Aim of the task: Reproduce word for word the lines of the listing from the first one through the one with "left ear: (1036, 3)", omitting every picture.

Material for the task:
======

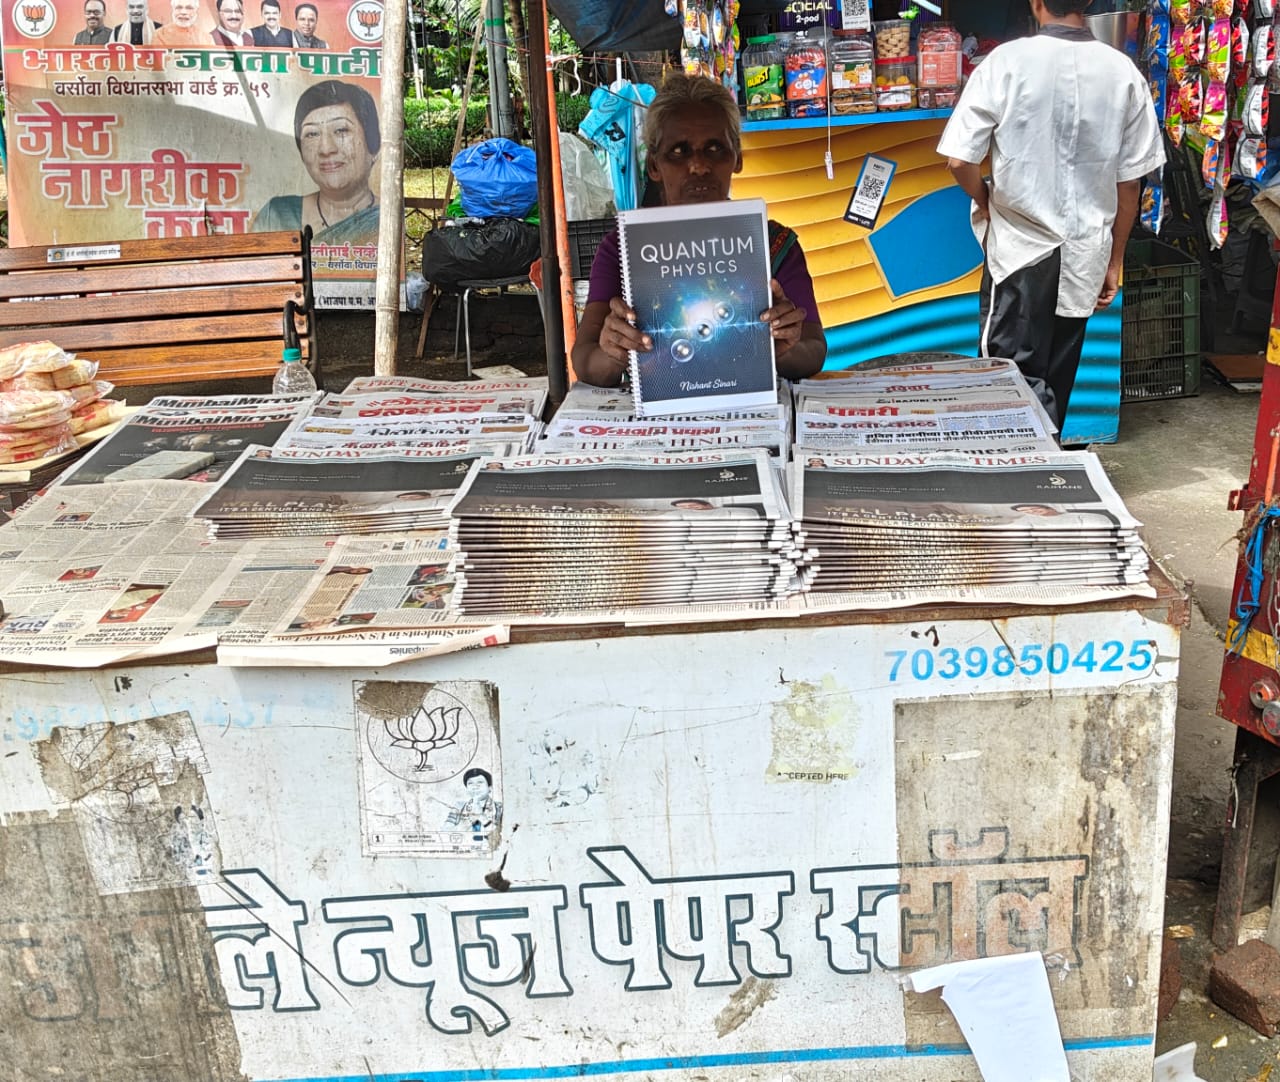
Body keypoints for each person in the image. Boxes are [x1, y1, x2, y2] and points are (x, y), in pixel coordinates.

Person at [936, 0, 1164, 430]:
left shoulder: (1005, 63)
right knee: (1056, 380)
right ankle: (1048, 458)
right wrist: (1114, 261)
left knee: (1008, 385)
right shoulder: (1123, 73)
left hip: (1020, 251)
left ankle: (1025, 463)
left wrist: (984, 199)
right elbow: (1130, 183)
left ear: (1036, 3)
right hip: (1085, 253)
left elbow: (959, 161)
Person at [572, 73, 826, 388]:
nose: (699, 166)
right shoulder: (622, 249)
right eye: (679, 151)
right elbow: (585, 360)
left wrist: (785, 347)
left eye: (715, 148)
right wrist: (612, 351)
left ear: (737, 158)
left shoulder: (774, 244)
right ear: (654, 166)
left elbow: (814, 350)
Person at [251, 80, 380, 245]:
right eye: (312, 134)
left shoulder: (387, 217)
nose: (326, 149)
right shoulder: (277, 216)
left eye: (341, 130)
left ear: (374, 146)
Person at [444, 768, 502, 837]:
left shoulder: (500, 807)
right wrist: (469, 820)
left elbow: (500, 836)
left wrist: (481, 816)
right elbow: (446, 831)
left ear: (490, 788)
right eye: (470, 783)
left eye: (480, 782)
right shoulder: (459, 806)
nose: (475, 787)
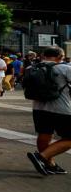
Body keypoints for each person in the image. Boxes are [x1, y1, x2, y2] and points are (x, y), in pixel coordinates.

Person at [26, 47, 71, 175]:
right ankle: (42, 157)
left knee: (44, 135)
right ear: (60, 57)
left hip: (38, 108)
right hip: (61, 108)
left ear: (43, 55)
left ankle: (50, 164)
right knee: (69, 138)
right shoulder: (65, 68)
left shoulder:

======

Task result:
Body keypoints for each person in the image. Boxes are [x1, y1, x2, y2] and points are (x, y), in pixel coordinates.

Person at [936, 0, 1164, 430]:
left shoulder: (1005, 63)
right knee: (1056, 380)
right ankle: (1048, 458)
right wrist: (1114, 261)
left knee: (1008, 385)
right shoulder: (1123, 73)
left hip: (1020, 251)
left ankle: (1025, 463)
left wrist: (984, 199)
right elbow: (1130, 183)
left ear: (1036, 3)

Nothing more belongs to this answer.